What to produce -
Look below for the line containing "index pip: (283, 188)" and the line containing "thumb ip: (273, 187)", then set down both and every line between them exactly, without pictures.

━━━ Information given ━━━

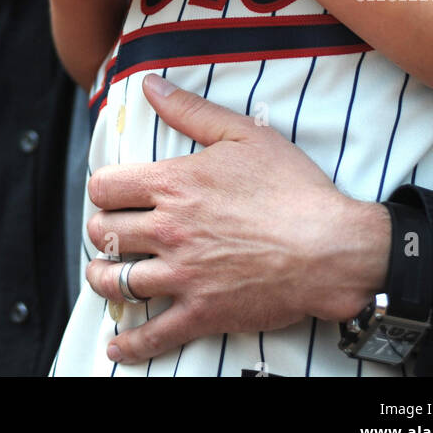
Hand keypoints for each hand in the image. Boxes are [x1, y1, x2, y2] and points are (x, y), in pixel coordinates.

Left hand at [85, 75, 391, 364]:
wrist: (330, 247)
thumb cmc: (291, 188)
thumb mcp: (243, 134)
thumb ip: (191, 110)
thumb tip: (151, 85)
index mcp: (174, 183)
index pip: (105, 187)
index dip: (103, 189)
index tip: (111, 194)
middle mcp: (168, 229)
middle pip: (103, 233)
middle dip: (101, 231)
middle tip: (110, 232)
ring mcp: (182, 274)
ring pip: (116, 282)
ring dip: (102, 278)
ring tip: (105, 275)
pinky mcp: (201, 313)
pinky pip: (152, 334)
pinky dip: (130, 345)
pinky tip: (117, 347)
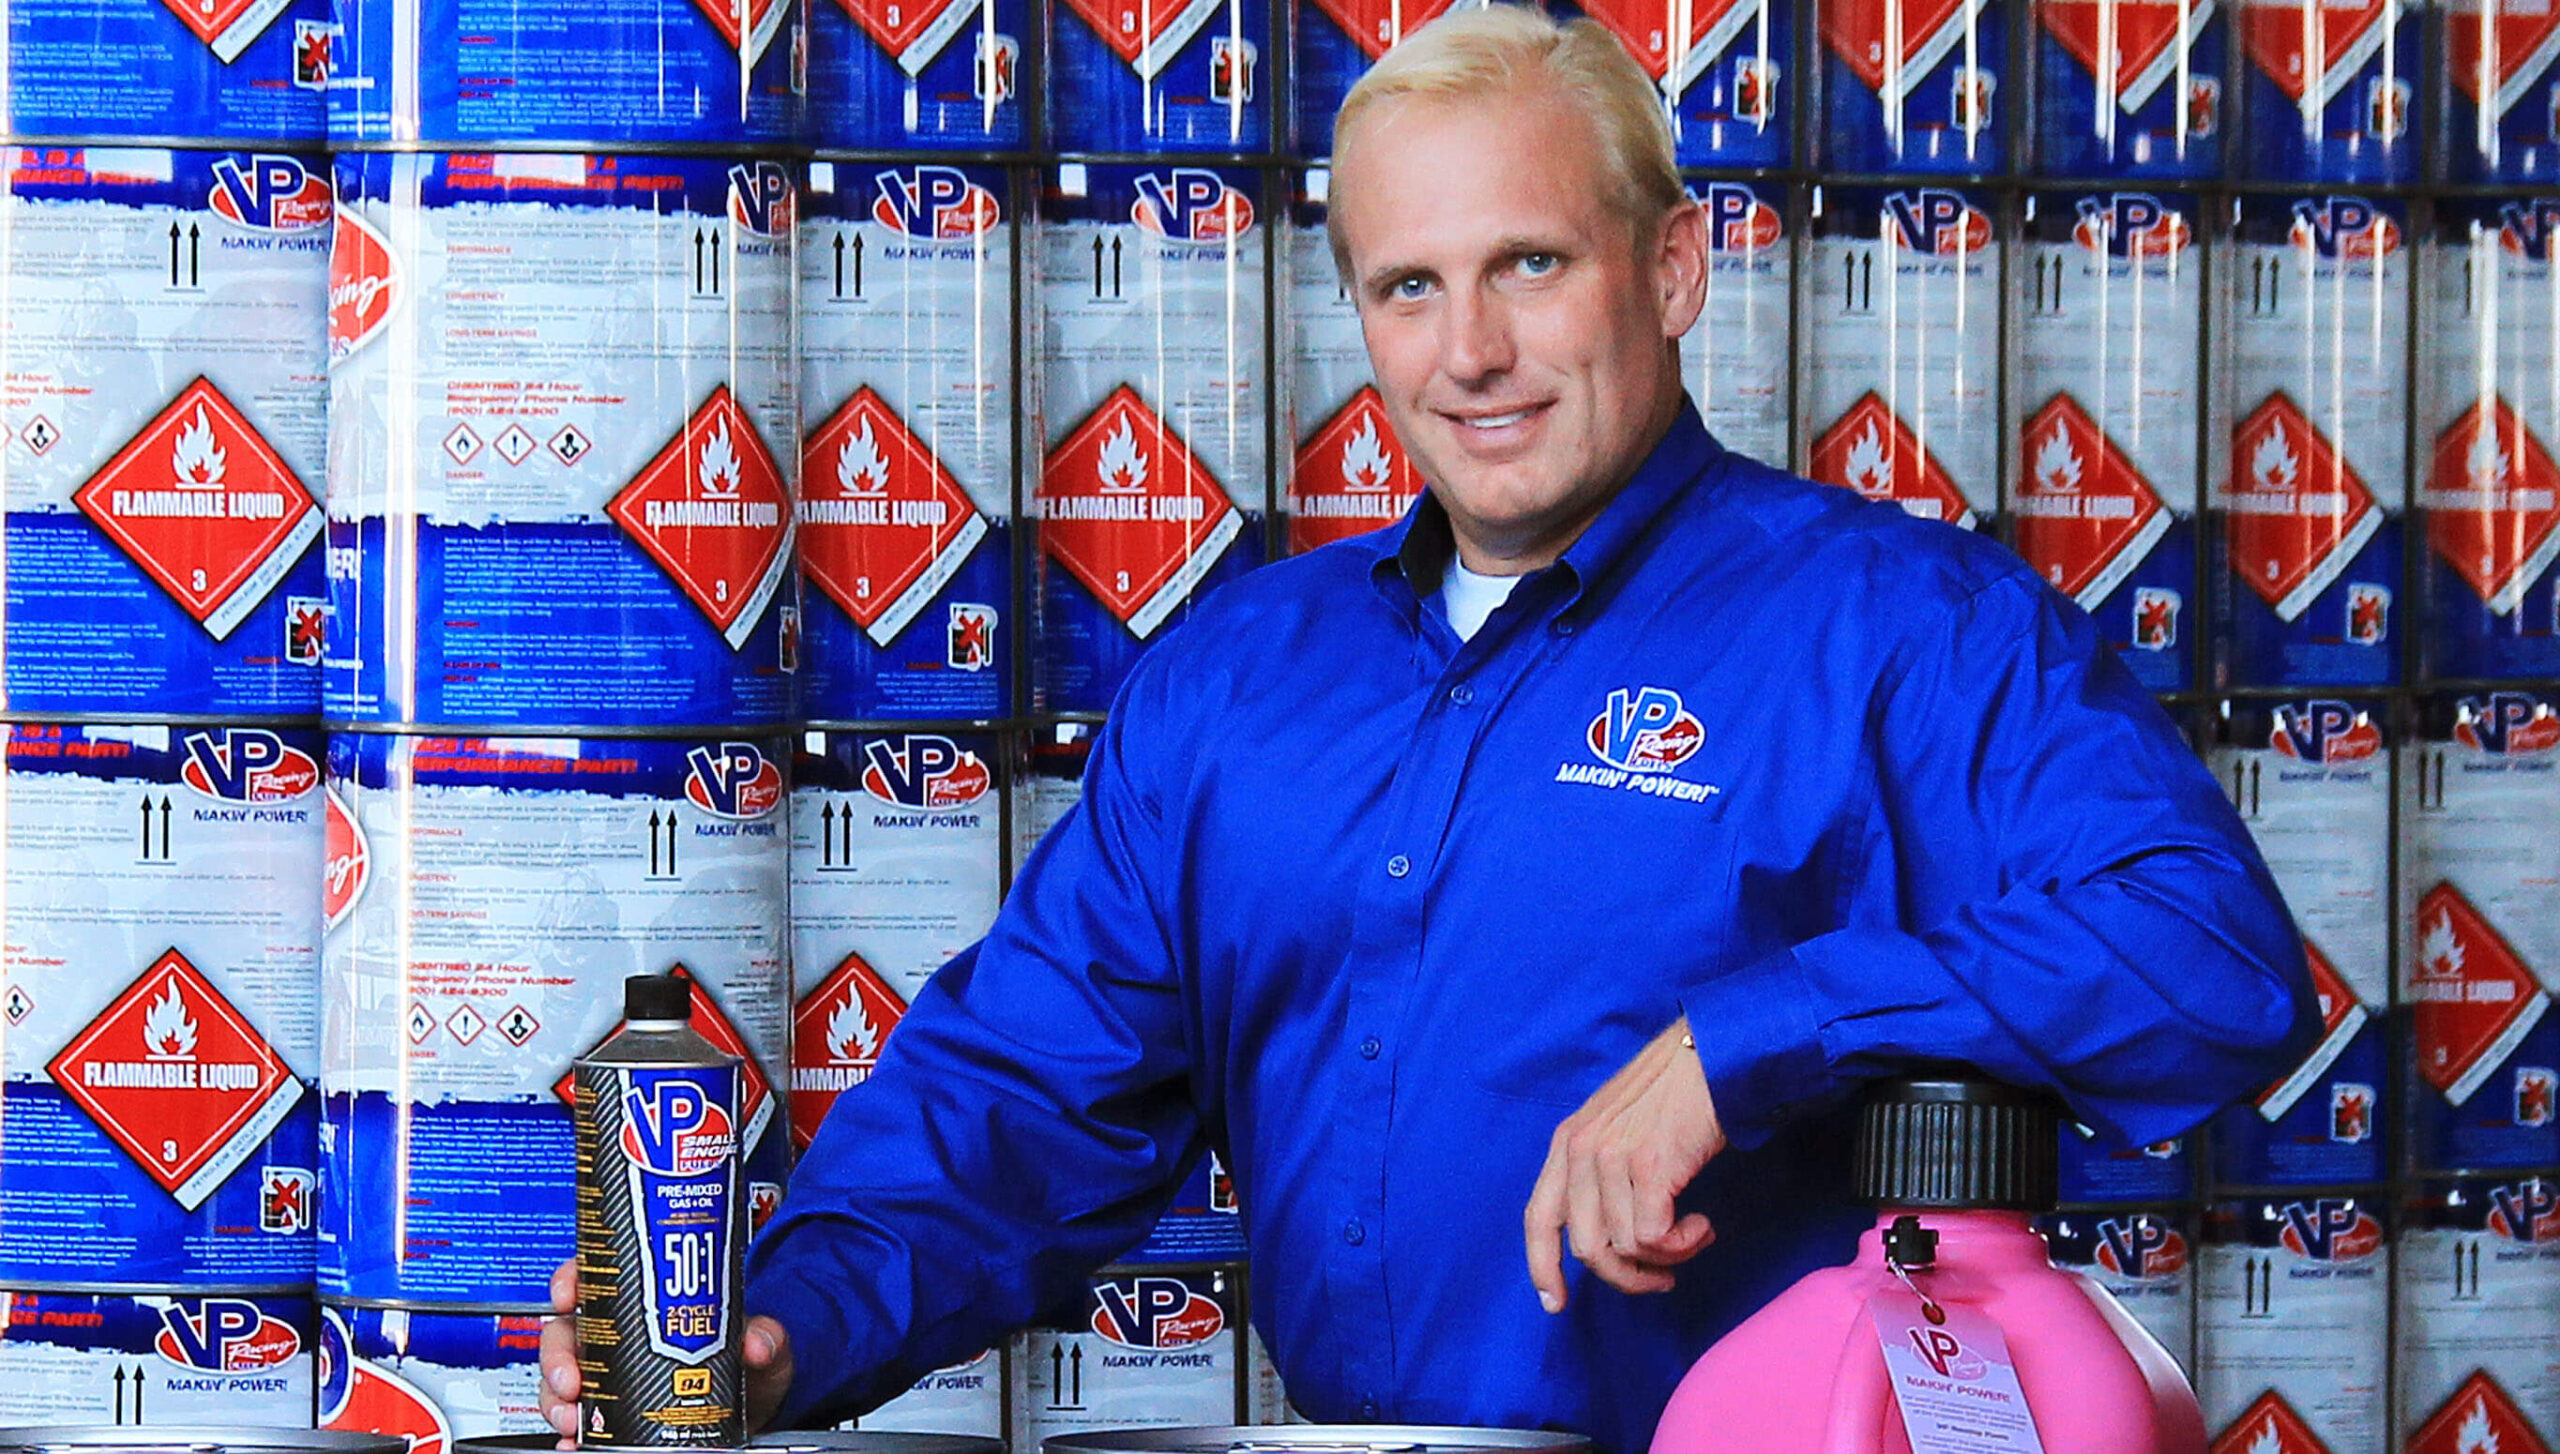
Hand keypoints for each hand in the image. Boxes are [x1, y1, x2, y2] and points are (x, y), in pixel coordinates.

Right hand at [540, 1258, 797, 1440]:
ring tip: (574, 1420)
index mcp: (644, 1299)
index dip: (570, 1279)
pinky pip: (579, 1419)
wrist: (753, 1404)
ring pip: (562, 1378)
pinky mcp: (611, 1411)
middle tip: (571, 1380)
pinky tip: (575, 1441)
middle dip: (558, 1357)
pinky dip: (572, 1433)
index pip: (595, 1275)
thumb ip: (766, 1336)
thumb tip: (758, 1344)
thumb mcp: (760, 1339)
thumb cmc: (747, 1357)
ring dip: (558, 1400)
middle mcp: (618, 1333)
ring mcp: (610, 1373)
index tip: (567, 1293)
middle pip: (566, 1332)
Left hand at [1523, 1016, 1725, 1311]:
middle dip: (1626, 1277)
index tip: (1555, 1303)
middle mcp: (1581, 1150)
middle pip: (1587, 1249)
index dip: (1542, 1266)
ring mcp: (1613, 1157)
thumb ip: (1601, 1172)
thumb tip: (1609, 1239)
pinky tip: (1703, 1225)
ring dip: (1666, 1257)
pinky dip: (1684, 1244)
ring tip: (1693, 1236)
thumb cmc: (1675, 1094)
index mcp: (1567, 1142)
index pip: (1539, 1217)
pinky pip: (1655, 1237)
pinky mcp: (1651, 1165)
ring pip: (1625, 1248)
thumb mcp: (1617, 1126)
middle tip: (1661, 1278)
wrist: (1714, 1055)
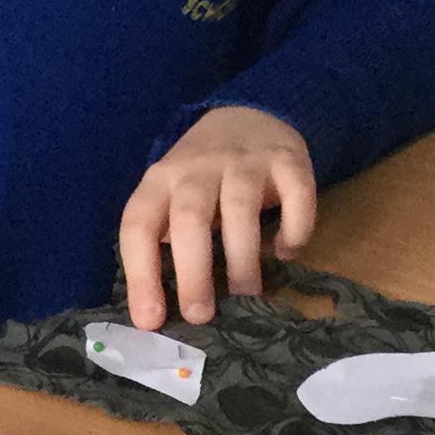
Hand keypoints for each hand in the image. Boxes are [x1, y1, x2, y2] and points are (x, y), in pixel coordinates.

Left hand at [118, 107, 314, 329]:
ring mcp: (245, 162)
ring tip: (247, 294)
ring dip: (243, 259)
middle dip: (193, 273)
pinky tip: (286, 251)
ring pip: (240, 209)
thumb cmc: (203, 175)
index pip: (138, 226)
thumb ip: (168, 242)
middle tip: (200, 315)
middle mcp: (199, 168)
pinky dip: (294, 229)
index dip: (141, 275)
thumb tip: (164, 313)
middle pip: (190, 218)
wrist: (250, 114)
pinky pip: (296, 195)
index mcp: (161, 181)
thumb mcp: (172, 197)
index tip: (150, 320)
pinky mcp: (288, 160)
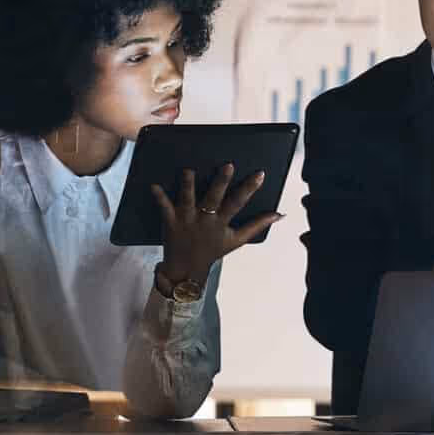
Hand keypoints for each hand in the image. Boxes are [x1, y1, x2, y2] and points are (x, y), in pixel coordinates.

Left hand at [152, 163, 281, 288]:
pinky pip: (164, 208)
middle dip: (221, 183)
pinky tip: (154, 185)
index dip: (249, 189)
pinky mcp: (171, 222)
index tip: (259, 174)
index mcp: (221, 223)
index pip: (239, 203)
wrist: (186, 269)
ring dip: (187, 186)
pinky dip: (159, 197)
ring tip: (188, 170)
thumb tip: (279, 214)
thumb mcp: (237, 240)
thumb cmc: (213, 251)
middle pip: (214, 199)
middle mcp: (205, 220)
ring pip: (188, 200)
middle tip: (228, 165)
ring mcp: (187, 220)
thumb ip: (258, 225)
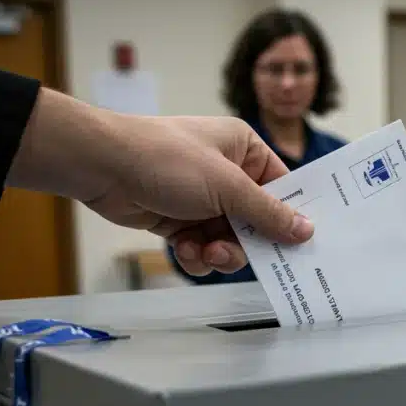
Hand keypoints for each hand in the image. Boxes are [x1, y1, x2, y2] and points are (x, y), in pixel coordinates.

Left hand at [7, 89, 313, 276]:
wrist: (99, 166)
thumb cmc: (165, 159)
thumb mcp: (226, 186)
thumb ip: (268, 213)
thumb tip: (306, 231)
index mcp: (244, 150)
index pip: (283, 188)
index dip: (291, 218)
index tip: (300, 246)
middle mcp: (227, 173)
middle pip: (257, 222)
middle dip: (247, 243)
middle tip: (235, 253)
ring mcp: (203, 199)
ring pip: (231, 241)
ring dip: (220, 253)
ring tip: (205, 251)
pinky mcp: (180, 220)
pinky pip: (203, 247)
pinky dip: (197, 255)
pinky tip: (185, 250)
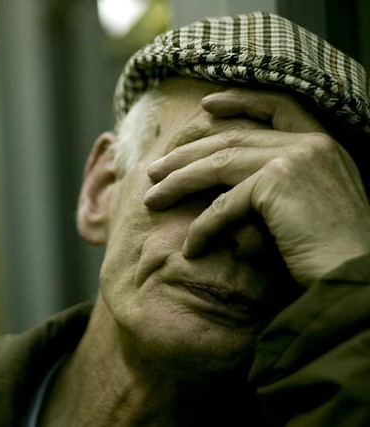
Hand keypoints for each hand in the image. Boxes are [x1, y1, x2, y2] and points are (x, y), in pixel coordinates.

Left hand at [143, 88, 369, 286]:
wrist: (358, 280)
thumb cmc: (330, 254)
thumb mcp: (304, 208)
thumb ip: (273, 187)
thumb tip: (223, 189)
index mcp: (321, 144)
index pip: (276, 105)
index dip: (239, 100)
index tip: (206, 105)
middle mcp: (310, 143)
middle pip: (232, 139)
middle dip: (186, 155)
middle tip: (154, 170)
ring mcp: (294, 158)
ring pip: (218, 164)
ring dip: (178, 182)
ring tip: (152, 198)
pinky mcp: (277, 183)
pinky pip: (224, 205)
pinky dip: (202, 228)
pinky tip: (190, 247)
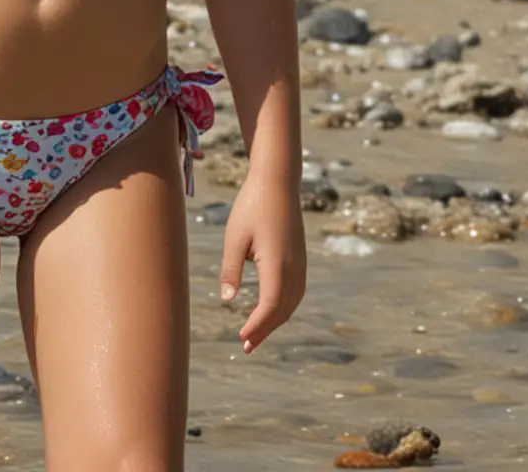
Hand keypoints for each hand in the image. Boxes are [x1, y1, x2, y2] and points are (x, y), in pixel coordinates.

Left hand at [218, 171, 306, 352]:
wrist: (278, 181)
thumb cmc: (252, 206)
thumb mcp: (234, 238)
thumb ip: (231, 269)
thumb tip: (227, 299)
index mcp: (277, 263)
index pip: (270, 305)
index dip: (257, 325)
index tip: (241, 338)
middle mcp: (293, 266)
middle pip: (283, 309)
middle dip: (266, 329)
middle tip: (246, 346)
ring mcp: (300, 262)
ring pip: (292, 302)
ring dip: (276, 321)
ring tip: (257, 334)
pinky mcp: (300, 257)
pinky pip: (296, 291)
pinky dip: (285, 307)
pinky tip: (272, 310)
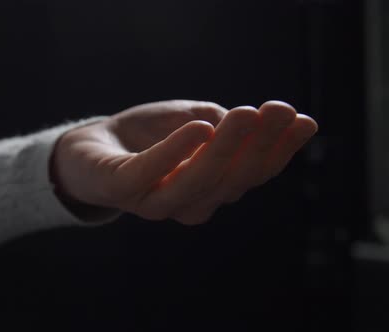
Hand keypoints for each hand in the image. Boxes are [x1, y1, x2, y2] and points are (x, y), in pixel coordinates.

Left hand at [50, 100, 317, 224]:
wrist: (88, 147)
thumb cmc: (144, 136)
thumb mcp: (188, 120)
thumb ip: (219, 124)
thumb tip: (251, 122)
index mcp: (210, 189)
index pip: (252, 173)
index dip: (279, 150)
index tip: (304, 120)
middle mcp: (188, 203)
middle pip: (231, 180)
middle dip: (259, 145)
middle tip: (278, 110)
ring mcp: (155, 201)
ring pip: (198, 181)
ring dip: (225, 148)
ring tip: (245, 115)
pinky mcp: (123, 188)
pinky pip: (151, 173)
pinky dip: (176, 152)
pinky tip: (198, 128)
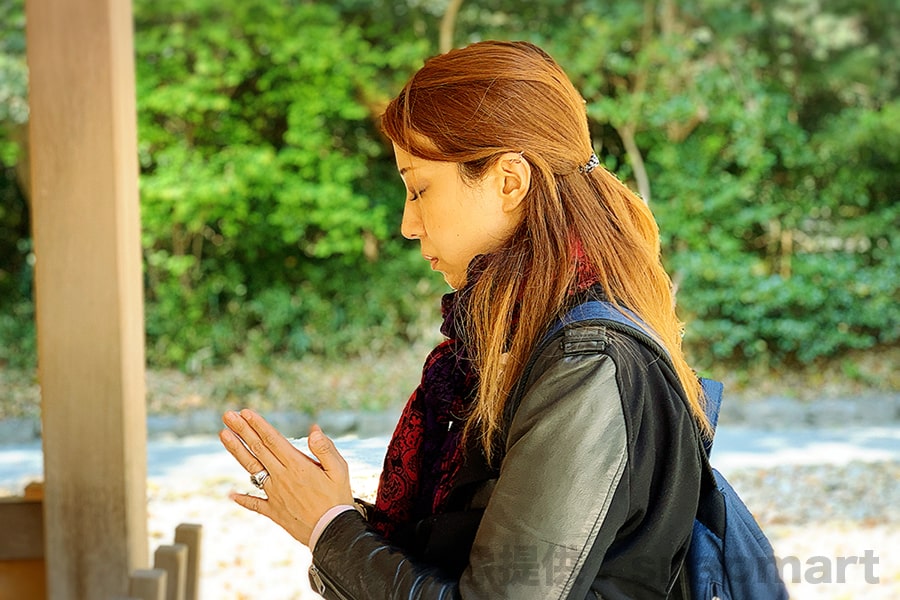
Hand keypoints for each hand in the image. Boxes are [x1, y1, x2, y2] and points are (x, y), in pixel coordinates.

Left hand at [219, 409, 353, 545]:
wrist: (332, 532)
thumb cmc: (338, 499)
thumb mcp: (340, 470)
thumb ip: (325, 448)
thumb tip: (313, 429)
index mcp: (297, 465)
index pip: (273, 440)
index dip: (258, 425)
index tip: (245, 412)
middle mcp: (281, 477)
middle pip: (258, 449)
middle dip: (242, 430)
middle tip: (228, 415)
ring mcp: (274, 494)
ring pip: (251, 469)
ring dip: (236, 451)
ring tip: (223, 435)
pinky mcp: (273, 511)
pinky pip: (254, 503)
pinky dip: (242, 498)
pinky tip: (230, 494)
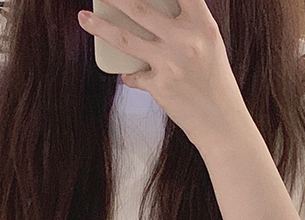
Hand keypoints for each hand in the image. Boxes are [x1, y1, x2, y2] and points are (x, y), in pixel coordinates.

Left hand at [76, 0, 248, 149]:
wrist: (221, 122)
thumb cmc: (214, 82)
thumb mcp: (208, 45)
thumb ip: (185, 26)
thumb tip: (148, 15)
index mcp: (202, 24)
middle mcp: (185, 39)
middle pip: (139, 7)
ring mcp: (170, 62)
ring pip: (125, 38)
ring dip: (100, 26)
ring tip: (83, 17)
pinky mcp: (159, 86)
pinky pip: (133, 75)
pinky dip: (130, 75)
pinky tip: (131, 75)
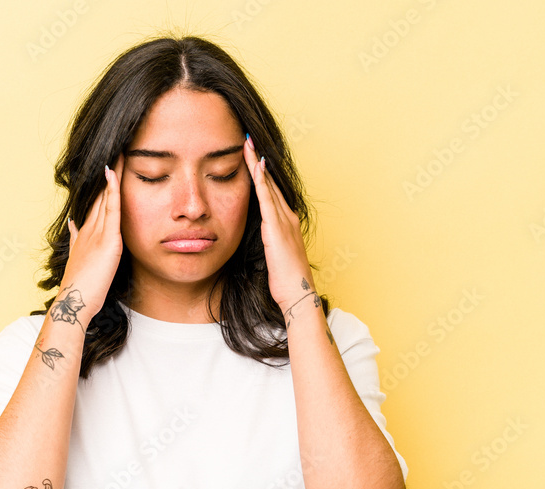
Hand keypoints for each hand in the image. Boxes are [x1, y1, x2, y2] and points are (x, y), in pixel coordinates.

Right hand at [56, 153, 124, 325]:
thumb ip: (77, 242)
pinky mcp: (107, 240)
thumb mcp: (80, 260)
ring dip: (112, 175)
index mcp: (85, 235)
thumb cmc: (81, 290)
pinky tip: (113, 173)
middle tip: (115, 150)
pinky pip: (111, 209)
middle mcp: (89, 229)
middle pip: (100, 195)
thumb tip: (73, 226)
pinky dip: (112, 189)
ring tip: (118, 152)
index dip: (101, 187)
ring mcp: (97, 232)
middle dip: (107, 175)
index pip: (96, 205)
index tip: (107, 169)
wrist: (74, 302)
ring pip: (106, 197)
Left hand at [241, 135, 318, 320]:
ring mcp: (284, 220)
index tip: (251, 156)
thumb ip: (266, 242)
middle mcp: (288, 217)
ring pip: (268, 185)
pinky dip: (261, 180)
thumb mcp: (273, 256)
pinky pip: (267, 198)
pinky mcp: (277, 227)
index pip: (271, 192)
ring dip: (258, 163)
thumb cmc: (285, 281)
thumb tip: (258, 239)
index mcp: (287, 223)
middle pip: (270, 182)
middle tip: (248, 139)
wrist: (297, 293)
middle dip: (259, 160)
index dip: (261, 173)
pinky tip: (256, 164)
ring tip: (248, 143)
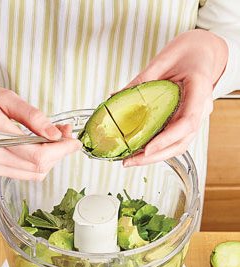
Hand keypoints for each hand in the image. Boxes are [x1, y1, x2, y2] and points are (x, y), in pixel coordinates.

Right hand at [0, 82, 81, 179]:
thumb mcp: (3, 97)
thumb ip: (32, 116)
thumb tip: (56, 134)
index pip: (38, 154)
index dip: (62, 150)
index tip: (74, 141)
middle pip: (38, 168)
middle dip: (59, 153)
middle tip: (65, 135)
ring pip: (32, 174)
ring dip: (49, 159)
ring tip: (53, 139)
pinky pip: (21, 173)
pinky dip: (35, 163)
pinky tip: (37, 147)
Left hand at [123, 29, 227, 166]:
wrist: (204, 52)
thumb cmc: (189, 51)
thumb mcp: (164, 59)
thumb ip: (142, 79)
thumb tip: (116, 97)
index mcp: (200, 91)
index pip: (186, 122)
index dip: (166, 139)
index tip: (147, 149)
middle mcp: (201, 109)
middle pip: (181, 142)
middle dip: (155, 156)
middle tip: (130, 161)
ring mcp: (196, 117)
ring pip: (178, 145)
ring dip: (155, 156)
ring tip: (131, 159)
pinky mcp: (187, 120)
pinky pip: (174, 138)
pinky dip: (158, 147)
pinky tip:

━━━

Response to this exercise -
index pip: (283, 188)
index dip: (291, 218)
index tip: (300, 246)
middle mcp: (227, 173)
middle pip: (257, 222)
middle dip: (247, 243)
middle tip: (235, 253)
ring mcp: (203, 199)
ring pip: (231, 241)
ring dip: (220, 253)
ring tip: (205, 251)
pinky mcp: (180, 220)
pinky pip: (203, 247)
pinky dip: (197, 255)
pinky tip: (185, 250)
Hand keypoints for each hand in the image. Boxes are [x1, y1, x2, y2] and points are (x, y), in pixel coordinates.

Left hand at [143, 88, 369, 286]:
wrist: (358, 280)
thumb cmc: (330, 254)
thumb mcp: (304, 208)
thumb ip: (273, 187)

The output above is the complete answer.